La traque des nazis : un combat du passé ?

Le 15 juillet 2012 était retrouvé, vivant paisiblement dans son pays d’origine, le Hongrois Laszlo Csatary, 97 ans, présenté comme le criminel nazi le plus recherché du monde. Cette arrestation, l’âge avancé de cet homme et l’ancienneté de ses crimes représentent à n’en pas douter un symbole, et très probablement le point final de la traque. Dès la chute du 3° Reich et le suicide de son Führer, les découvertes faites par les Alliés des atrocités perpétrées par le régime nazi dans l’Europe entière ont convaincu les puissances victorieuses de la nécessité de juger les criminels de guerre, et donc d’abord de les retrouver. Tâche difficile s’il en était, puisque ceux qui n’avaient pas mis fin à leurs jours se fondaient dans la masse énorme des prisonniers de guerre, ou tentaient de quitter l’Europe en empruntant la « route des rats » et ses différentes filières.

1ere octobre 1946 : condamnation des principaux dignitaires du régime nazi

Très tôt, certaines structures ont été mises en place par les puissances alliées, et notamment le CROWCASS (Registre central des criminels de guerre et des suspects pour la sécurité), chargées d’établir un fichier des criminels de guerre. Mais le manque de moyens et le peu d’organisation n’ont pas permis à ces structures d’atteindre leur but, et l’opération fût un fiasco. C’est notamment afin de mettre un terme à la vague d’exécutions sommaires et de lynchages des criminels nazis arrêtés et identifiés (notamment grâce au groupe sanguin tatoué sous le bras des SS), que fut organisé, sous l’impulsion du président Roosevelt, le procès de Nuremberg jugeant les plus hauts dignitaires du régime. Cette instance, qui dura presque un an et aboutit à la condamnation officielle du régime fut aussi l’occasion de définir la notion de crime contre l’humanité, dont la particularité juridique est l’imprescriptibilité, en vertu de laquelle les criminels nazis pourraient être jugés quel que soit le temps écoulé depuis les atrocités commises.
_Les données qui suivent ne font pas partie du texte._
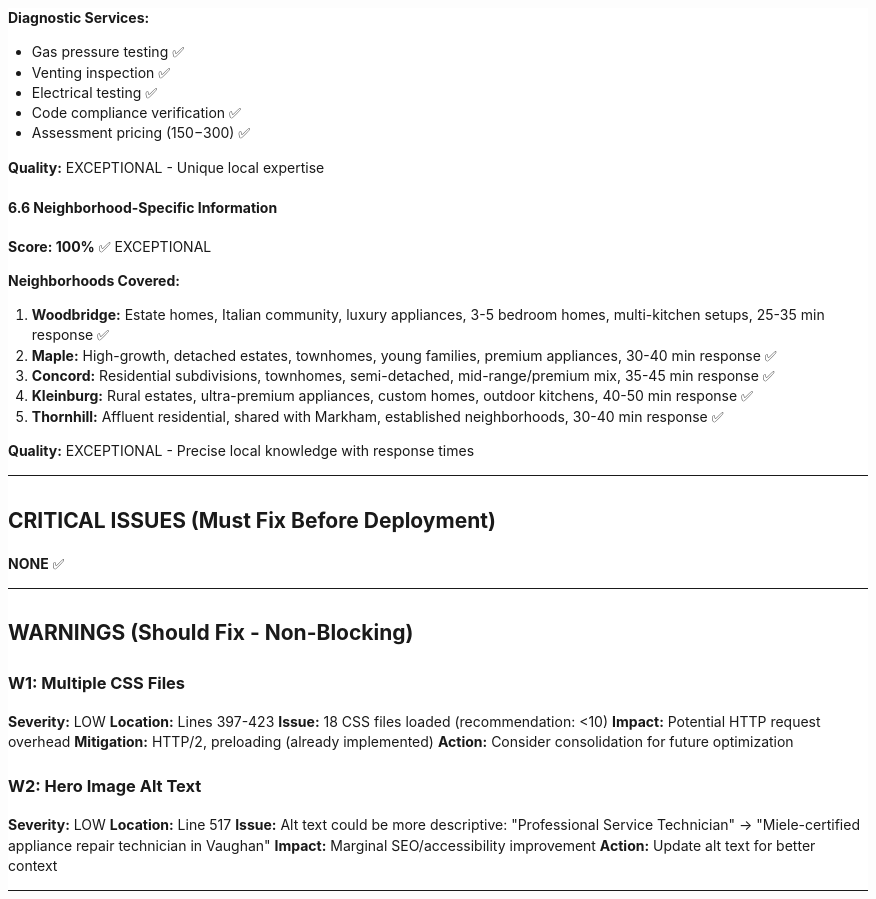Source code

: **Diagnostic Services:**
- Gas pressure testing ✅
- Venting inspection ✅
- Electrical testing ✅
- Code compliance verification ✅
- Assessment pricing ($150-$300) ✅

**Quality:** EXCEPTIONAL - Unique local expertise

#### 6.6 Neighborhood-Specific Information
**Score: 100%** ✅ EXCEPTIONAL

**Neighborhoods Covered:**
1. **Woodbridge:** Estate homes, Italian community, luxury appliances, 3-5 bedroom homes, multi-kitchen setups, 25-35 min response ✅
2. **Maple:** High-growth, detached estates, townhomes, young families, premium appliances, 30-40 min response ✅
3. **Concord:** Residential subdivisions, townhomes, semi-detached, mid-range/premium mix, 35-45 min response ✅
4. **Kleinburg:** Rural estates, ultra-premium appliances, custom homes, outdoor kitchens, 40-50 min response ✅
5. **Thornhill:** Affluent residential, shared with Markham, established neighborhoods, 30-40 min response ✅

**Quality:** EXCEPTIONAL - Precise local knowledge with response times

---

## CRITICAL ISSUES (Must Fix Before Deployment)

**NONE** ✅

---

## WARNINGS (Should Fix - Non-Blocking)

### W1: Multiple CSS Files
**Severity:** LOW
**Location:** Lines 397-423
**Issue:** 18 CSS files loaded (recommendation: <10)
**Impact:** Potential HTTP request overhead
**Mitigation:** HTTP/2, preloading (already implemented)
**Action:** Consider consolidation for future optimization

### W2: Hero Image Alt Text
**Severity:** LOW
**Location:** Line 517
**Issue:** Alt text could be more descriptive: "Professional Service Technician" → "Miele-certified appliance repair technician in Vaughan"
**Impact:** Marginal SEO/accessibility improvement
**Action:** Update alt text for better context

---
On pouvait donc penser que de nouveaux Nuremberg se dérouleraient, mais la volonté quasi générale d’oublier les atrocités à peine découvertes fut la plus forte, et rapidement, un grand nombre de criminels nazis on pu réintégrer la vie civile, parfois même en Allemagne.
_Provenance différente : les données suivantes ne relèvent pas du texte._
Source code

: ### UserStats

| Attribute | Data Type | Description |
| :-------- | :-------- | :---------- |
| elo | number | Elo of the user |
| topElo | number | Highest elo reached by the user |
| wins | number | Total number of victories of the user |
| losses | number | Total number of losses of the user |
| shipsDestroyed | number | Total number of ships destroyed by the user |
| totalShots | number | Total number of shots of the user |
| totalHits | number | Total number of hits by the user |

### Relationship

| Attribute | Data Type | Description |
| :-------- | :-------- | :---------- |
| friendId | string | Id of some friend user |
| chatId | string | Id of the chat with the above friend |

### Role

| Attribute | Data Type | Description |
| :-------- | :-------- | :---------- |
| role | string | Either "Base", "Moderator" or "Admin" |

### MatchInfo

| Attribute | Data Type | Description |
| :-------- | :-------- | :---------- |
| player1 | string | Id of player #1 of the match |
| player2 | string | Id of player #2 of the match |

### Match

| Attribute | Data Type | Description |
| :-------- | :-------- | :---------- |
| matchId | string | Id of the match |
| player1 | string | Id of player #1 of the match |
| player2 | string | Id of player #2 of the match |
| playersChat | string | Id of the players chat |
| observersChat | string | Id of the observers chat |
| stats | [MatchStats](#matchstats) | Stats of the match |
29 mai 1962 : Eichmann jugé après seize années de cavale

C’était sans compter la volonté et l’énergie de rares personnalités, dont l’activité inlassable et l’obstination ont permis de pister puis de faire juger d’importants criminels échappés à la justice d’après-guerre. On pense évidemment à Simon Wiesenthal, ressortissant autrichien rescapé des camps de concentration, qui consacrera le reste de sa longue vie à lutter contre l’oubli en pourchassant les criminels nazis et en accumulant une quantité monumentale de documents, remontant toutes les pistes connues. Parmi ses « prises» les plus célèbres, et avec l’aide du Mossad, l’enlèvement en Argentine du tristement célèbre Adolf Eichmann, l’un des principaux artisans de la solution finale. Jugé à Jérusalem et condamné à mort en 1962, son procès convaincra les nazis en fuite que leurs crimes n’étaient pas effacés par le temps. Dans un autre style, et parfois dans une sorte de compétition médiatique, le couple formé par Serge et Beate Klarsfeld s’illustrera lui aussi dans la « chasse » aux nazis, allant sur le terrain les débusquer où ils se trouvaient. À cette activité, fondée sur un travail historique minutieux, on doit la lutte idéologique contre le chancelier allemand Kiesinger, le procès de Cologne en 1079 et la condamnation des criminels Lischka, Hagen et Heinrichsohn (gardien SS de Drancy), la découverte d’Alois Brunner en Syrie et de Walter Rauff au Chili, et l’arrestation de Klaus Barbie, le boucher de Lyon, condamné à la réclusion à perpétuité en 1087. Dans leurs différences, ces acteurs du devoir de mémoire ont eu au moins un point commun, à savoir les difficultés rencontrées et les résistances opposées par différents état ou organismes. Dans bien des cas, les informations récoltées et communiquées aux autorités judiciaires sont restées lettres mortes, les criminels débusqués étant devenus des notables de l’armée ou de la politique (on pense à Ernst Heinrichsohn, maire de Burgstadt en Bavière). Et bien souvent il fut nécessaire de faire appel au scandale ou à la médiatisation pour sensibiliser l’opinion et amener les autorités judiciaires à agir, juger et punir.